Exercise description
Your answer should hold each line of the material that contains the word "孝景皇帝颂".

[[ Source data open ]]

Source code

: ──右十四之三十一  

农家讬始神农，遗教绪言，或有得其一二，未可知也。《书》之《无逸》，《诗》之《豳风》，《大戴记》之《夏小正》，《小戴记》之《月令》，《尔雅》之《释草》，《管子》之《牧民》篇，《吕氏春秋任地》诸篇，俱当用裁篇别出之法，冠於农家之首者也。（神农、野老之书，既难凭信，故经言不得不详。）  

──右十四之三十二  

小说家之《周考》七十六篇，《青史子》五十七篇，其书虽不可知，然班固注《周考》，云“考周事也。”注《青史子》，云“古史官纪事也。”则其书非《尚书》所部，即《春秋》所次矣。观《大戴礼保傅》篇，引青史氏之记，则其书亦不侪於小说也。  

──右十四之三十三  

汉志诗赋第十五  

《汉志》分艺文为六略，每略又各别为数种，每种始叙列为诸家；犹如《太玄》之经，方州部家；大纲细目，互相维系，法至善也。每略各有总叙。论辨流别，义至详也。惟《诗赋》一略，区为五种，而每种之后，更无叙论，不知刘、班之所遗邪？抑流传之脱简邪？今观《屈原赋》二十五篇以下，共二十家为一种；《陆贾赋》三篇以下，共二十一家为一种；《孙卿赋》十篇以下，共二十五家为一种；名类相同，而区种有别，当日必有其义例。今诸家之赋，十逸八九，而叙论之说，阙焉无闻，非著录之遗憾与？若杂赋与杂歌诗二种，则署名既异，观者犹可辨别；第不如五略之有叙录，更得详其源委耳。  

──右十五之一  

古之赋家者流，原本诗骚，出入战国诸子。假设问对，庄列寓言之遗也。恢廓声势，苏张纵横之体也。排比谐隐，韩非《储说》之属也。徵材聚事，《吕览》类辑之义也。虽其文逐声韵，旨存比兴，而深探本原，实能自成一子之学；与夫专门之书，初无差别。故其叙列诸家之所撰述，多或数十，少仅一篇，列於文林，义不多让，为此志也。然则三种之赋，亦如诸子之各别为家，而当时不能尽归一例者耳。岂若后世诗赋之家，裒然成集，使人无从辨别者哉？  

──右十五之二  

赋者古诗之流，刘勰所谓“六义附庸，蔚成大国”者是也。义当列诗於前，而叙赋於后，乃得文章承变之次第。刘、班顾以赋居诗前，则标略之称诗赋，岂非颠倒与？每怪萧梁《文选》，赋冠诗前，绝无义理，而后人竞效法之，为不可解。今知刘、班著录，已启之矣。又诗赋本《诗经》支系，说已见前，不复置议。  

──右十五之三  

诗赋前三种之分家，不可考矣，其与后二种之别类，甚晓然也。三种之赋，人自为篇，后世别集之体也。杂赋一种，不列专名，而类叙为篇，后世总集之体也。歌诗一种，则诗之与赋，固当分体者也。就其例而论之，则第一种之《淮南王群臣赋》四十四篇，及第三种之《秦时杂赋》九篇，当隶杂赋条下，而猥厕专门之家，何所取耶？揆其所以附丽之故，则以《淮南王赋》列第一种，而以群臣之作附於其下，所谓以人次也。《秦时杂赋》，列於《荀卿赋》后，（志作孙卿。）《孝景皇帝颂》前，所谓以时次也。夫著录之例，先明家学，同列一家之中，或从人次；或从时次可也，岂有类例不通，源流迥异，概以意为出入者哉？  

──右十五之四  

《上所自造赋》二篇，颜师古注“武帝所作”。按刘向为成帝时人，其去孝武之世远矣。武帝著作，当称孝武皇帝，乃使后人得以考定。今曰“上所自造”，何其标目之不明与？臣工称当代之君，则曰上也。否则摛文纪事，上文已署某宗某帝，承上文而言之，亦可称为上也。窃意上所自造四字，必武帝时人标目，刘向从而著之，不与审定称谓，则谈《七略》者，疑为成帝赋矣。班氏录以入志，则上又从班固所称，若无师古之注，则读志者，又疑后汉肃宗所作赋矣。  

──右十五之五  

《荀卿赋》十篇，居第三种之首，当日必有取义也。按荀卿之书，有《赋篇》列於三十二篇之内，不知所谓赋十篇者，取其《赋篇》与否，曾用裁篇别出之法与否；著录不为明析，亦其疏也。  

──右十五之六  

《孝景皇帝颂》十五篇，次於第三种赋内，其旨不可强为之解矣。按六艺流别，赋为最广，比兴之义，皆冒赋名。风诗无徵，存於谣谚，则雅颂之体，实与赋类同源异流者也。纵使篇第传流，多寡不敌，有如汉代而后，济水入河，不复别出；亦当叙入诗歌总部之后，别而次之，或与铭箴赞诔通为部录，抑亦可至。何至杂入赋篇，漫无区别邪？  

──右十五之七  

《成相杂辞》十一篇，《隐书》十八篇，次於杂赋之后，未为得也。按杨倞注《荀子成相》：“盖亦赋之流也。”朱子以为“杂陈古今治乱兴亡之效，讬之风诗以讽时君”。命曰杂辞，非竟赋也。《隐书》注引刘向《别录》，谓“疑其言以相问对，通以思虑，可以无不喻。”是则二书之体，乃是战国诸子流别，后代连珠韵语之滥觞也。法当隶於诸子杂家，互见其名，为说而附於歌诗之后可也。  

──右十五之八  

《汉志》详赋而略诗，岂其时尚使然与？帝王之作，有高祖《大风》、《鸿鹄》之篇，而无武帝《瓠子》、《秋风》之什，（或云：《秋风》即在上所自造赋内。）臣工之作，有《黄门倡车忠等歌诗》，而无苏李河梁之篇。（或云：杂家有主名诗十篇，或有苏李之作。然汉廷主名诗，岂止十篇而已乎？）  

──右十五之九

[[ Source data closed ]]

The answer
诗赋前三种之分家，不可考矣，其与后二种之别类，甚晓然也。三种之赋，人自为篇，后世别集之体也。杂赋一种，不列专名，而类叙为篇，后世总集之体也。歌诗一种，则诗之与赋，固当分体者也。就其例而论之，则第一种之《淮南王群臣赋》四十四篇，及第三种之《秦时杂赋》九篇，当隶杂赋条下，而猥厕专门之家，何所取耶？揆其所以附丽之故，则以《淮南王赋》列第一种，而以群臣之作附於其下，所谓以人次也。《秦时杂赋》，列於《荀卿赋》后，（志作孙卿。）《孝景皇帝颂》前，所谓以时次也。夫著录之例，先明家学，同列一家之中，或从人次；或从时次可也，岂有类例不通，源流迥异，概以意为出入者哉？  
《孝景皇帝颂》十五篇，次於第三种赋内，其旨不可强为之解矣。按六艺流别，赋为最广，比兴之义，皆冒赋名。风诗无徵，存於谣谚，则雅颂之体，实与赋类同源异流者也。纵使篇第传流，多寡不敌，有如汉代而后，济水入河，不复别出；亦当叙入诗歌总部之后，别而次之，或与铭箴赞诔通为部录，抑亦可至。何至杂入赋篇，漫无区别邪？  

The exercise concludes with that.